Thursday, December 29, 2016

Minimum wage increases aren't the reason fast food jobs are automating, no thanks to Andy Puzder

Rss@dailykos.com (laura Clawson) · Monday, December 26, 2016, 10:16 pm

Donald Trump’s labor secretary pick, fast food CEO and all-around cartoon villain Andy Puzder, likes to threaten to automate jobs if the minimum wage rises. But, while automation certainly threatens jobs, it’s not as simple as “wages rise, robots come in.” As we can see by looking around us:

Despite local minimum wages hikes, the number of fast-food jobs has climbed, and many employers say they've had difficulty retaining workers as the economy improves.

And wages aren’t the primary factor in the automation already happening in the restaurant industry:

Restaurant chains including McDonald's and Olive Garden are indeed rolling out options like ordering kiosks and tabletop tablets.

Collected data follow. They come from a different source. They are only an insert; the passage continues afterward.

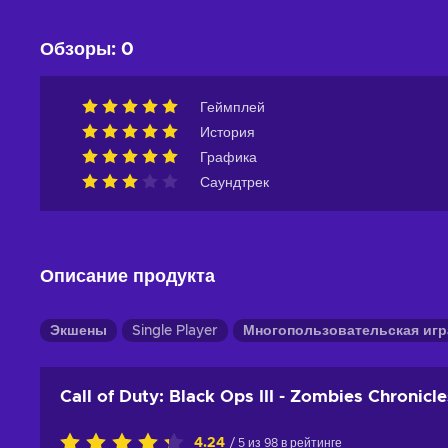
Обзоры
:
0
Геймплей
История
Графика
Саундтрек
Описание продукта
Экшены
Single Player
Многопользовательская игр
Call of Duty: Black Ops III - Zombies Chronicle
4.24
/ 5 из 98 в рейтинге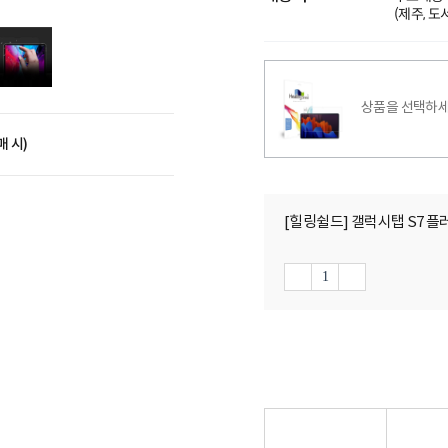
(제주, 
상품을 선택하세
매 시)
[힐링쉴드] 갤럭시탭 S7 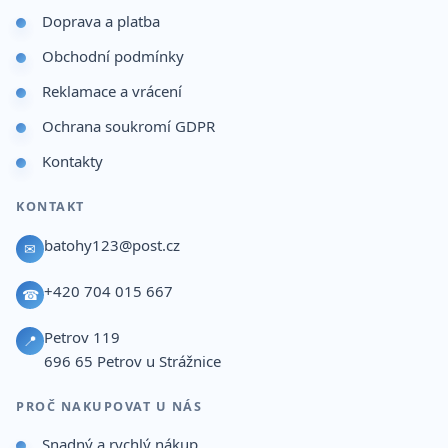
Doprava a platba
Obchodní podmínky
Reklamace a vrácení
Ochrana soukromí GDPR
Kontakty
KONTAKT
batohy123@post.cz
✉
+420 704 015 667
☎
Petrov 119
📍
696 65
Petrov u Strážnice
PROČ NAKUPOVAT U NÁS
Snadný a rychlý nákup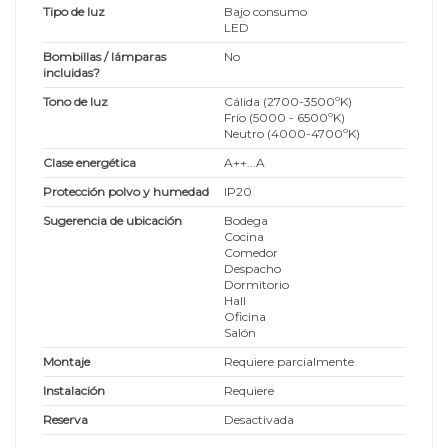
Tipo de luz
Bajo consumo
LED
Bombillas / lámparas
No
incluidas?
Tono de luz
Cálida (2700-3500ºK)
Frío (5000 - 6500ºK)
Neutro (4000-4700ºK)
Clase energética
A++...A
Protección polvo y humedad
IP20
Sugerencia de ubicación
Bodega
Cocina
Comedor
Despacho
Dormitorio
Hall
Oficina
Salón
Montaje
Requiere parcialmente
Instalación
Requiere
Reserva
Desactivada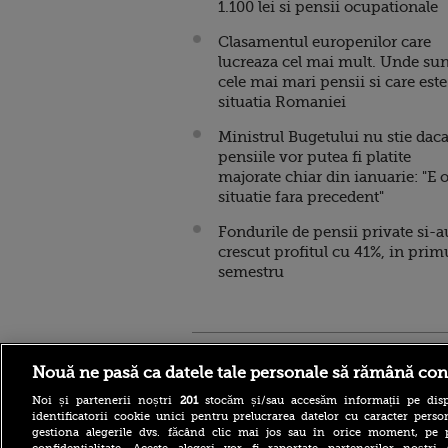
1.100 lei si pensii ocupationale
Clasamentul europenilor care
lucreaza cel mai mult. Unde sun
cele mai mari pensii si care este
situatia Romaniei
Ministrul Bugetului nu stie dac
pensiile vor putea fi platite
majorate chiar din ianuarie: "E 
situatie fara precedent"
Fondurile de pensii private si-a
crescut profitul cu 41%, in prim
semestru
Stirileprotv.ro
ilike-it.
Nouă ne pasă ca datele tale personale să rămână con
Noi și partenerii noștri
201
stocăm și/sau accesăm informații pe disp
identificatorii cookie unici pentru prelucrarea datelor cu caracter person
gestiona alegerile dvs. făcând clic mai jos sau în orice moment, pe 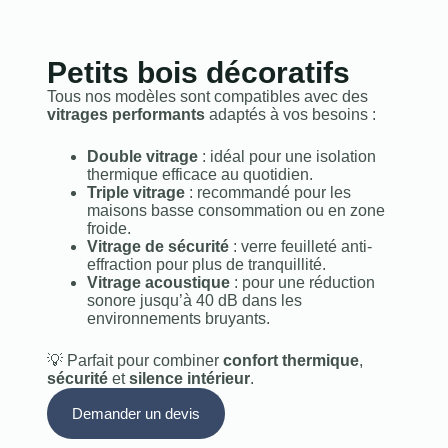
Petits bois décoratifs
Tous nos modèles sont compatibles avec des
vitrages performants
adaptés à vos besoins :
Double vitrage
: idéal pour une isolation
thermique efficace au quotidien.
Triple vitrage
: recommandé pour les
maisons basse consommation ou en zone
froide.
Vitrage de sécurité
: verre feuilleté anti-
effraction pour plus de tranquillité.
Vitrage acoustique
: pour une réduction
sonore jusqu’à 40 dB dans les
environnements bruyants.
💡 Parfait pour combiner
confort thermique
,
sécurité
et
silence intérieur
.
Demander un devis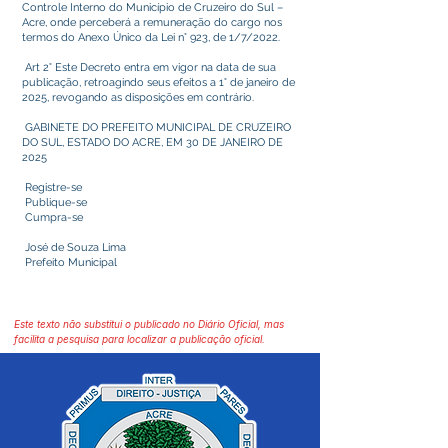
Controle Interno do Município de Cruzeiro do Sul –
Acre, onde perceberá a remuneração do cargo nos
termos do Anexo Único da Lei n° 923, de 1/7/2022.
Art 2° Este Decreto entra em vigor na data de sua
publicação, retroagindo seus efeitos a 1° de janeiro de
2025, revogando as disposições em contrário.
GABINETE DO PREFEITO MUNICIPAL DE CRUZEIRO
DO SUL, ESTADO DO ACRE, EM 30 DE JANEIRO DE
2025
Registre-se
Publique-se
Cumpra-se
José de Souza Lima
Prefeito Municipal
Este texto não substitui o publicado no Diário Oficial, mas
facilita a pesquisa para localizar a publicação oficial.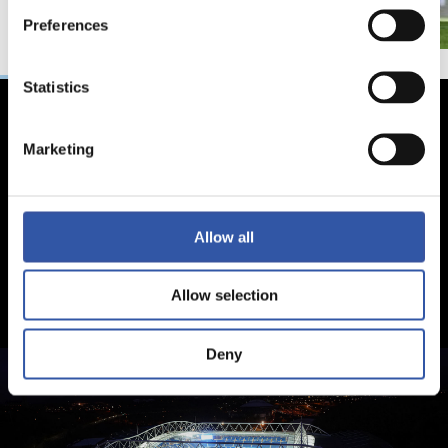
Preferences
Statistics
Marketing
Allow all
Allow selection
Deny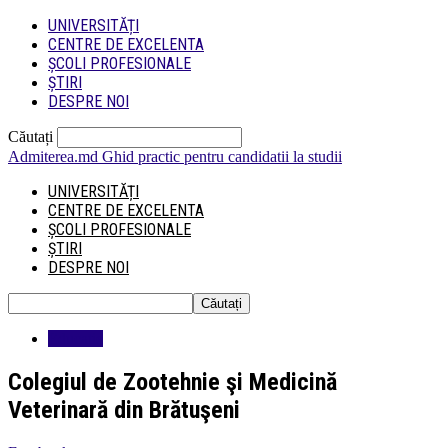
UNIVERSITĂȚI
CENTRE DE EXCELENTA
ȘCOLI PROFESIONALE
ȘTIRI
DESPRE NOI
Căutați
Admiterea.md
Ghid practic pentru candidatii la studii
UNIVERSITĂȚI
CENTRE DE EXCELENTA
ȘCOLI PROFESIONALE
ȘTIRI
DESPRE NOI
Educatie
Colegiul de Zootehnie şi Medicină
Veterinară din Brătuşeni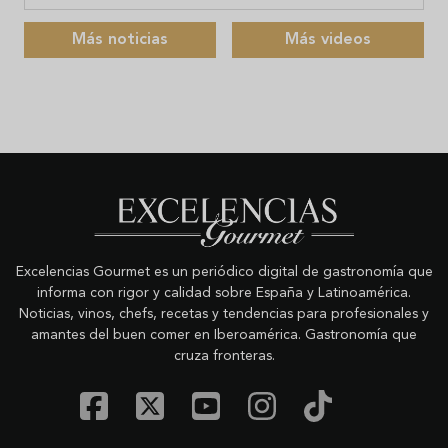
Más noticias
Más videos
Excelencias Gourmet es un periódico digital de gastronomía que
informa con rigor y calidad sobre España y Latinoamérica.
Noticias, vinos, chefs, recetas y tendencias para profesionales y
amantes del buen comer en Iberoamérica. Gastronomía que
cruza fronteras.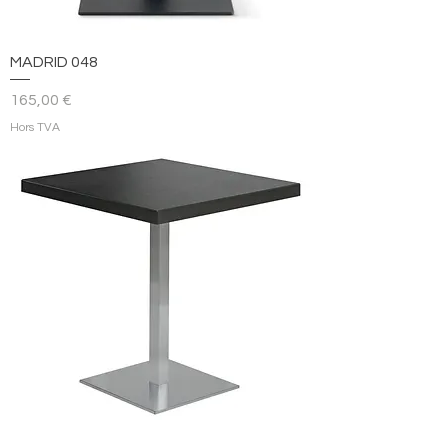
MADRID 048
Prix
165,00 €
Hors TVA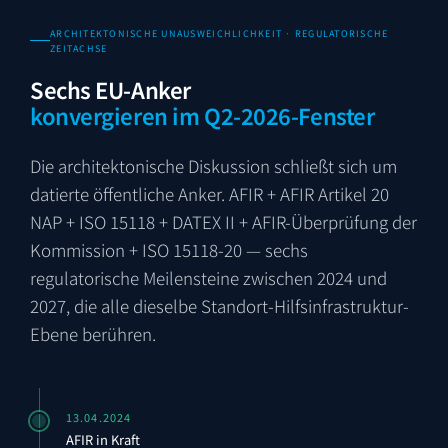
ARCHITEKTONISCHE UNAUSWEICHLICHKEIT · REGULATORISCHE
ZEITACHSE
Sechs EU-Anker
konvergieren im Q2-2026-Fenster
Die architektonische Diskussion schließt sich um
datierte öffentliche Anker. AFIR + AFIR Artikel 20
NAP + ISO 15118 + DATEX II + AFIR-Überprüfung der
Kommission + ISO 15118-20 — sechs
regulatorische Meilensteine zwischen 2024 und
2027, die alle dieselbe Standort-Hilfsinfrastruktur-
Ebene berühren.
13.04.2024
AFIR in Kraft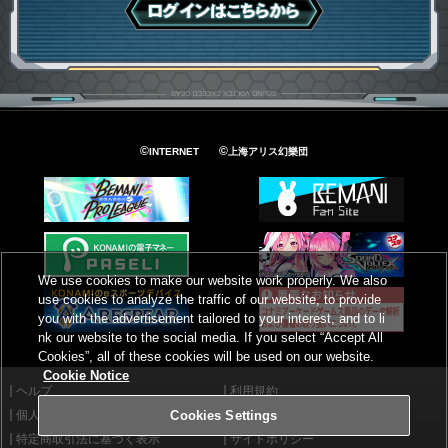
ログインはこちら
©
©
INTERNET
上海アリス幻樂団
We use cookies to make our website work properly. We also
use cookies to analyze the traffic of our website, to provide
you with the advertisement tailored to your interest, and to li
nk our website to the social media. If you select “Accept All
Cookies”, all of these cookies will be used on our website.
Cookie Notice
ヘルプ
利用規約
個人情報等保護方針
外部送信について
Cookies Settings
特定商取引法に基づく表示
サイトポリシー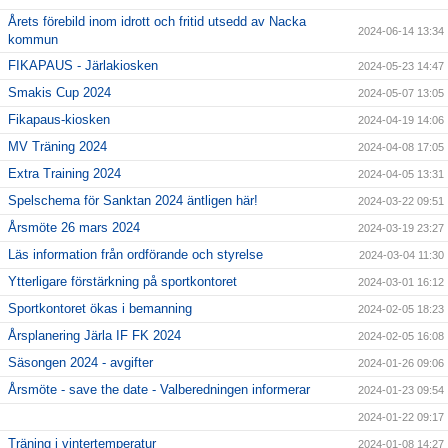
Årets förebild inom idrott och fritid utsedd av Nacka
2024-06-14 13:34
kommun
FIKAPAUS - Järlakiosken
2024-05-23 14:47
Smakis Cup 2024
2024-05-07 13:05
Fikapaus-kiosken
2024-04-19 14:06
MV Träning 2024
2024-04-08 17:05
Extra Training 2024
2024-04-05 13:31
Spelschema för Sanktan 2024 äntligen här!
2024-03-22 09:51
Årsmöte 26 mars 2024
2024-03-19 23:27
Läs information från ordförande och styrelse
2024-03-04 11:30
Ytterligare förstärkning på sportkontoret
2024-03-01 16:12
Sportkontoret ökas i bemanning
2024-02-05 18:23
Årsplanering Järla IF FK 2024
2024-02-05 16:08
Säsongen 2024 - avgifter
2024-01-26 09:06
Årsmöte - save the date - Valberedningen informerar
2024-01-23 09:54
2024-01-22 09:17
Träning i vintertemperatur
2024-01-08 14:27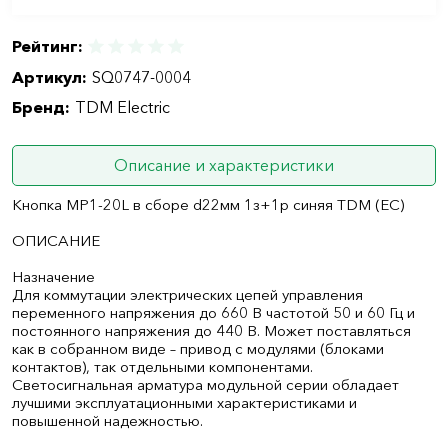
Рейтинг:
Артикул:
SQ0747-0004
Бренд:
TDM Electric
Описание и характеристики
Кнопка MP1-20L в сборе d22мм 1з+1р синяя TDM (ЕС)
ОПИСАНИЕ
Назначение
Для коммутации электрических цепей управления
переменного напряжения до 660 В частотой 50 и 60 Гц и
постоянного напряжения до 440 В. Может поставляться
как в собранном виде – привод с модулями (блоками
контактов), так отдельными компонентами.
Светосигнальная арматура модульной серии обладает
лучшими эксплуатационными характеристиками и
повышенной надежностью.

Those changes may eventually reduce or change the nature of restaurant jobs, but stem more from the industry adapting to customer habits, and are likely regardless of wages.

Puzder said as much to The Associated Press last year. "I think over time it would've happened anyway because of consumer preferences," he said about ordering kiosks. [...]

Blaine Hurst, president of Panera, said those who think about technology as a way to cut costs, rather than improve service, "not only miss an opportunity, but do your guests a disservice."

Your workers, too! Not that fast food CEOs are notorious for caring about their workers.

Automation is a threat to workers, but using it as a scare tactic to block higher wages in the lowest-wage industries isn’t just evil, it’s empirically questionable. Then again “not just evil, but empirically questionable” could be a slogan for the coming Trump administration.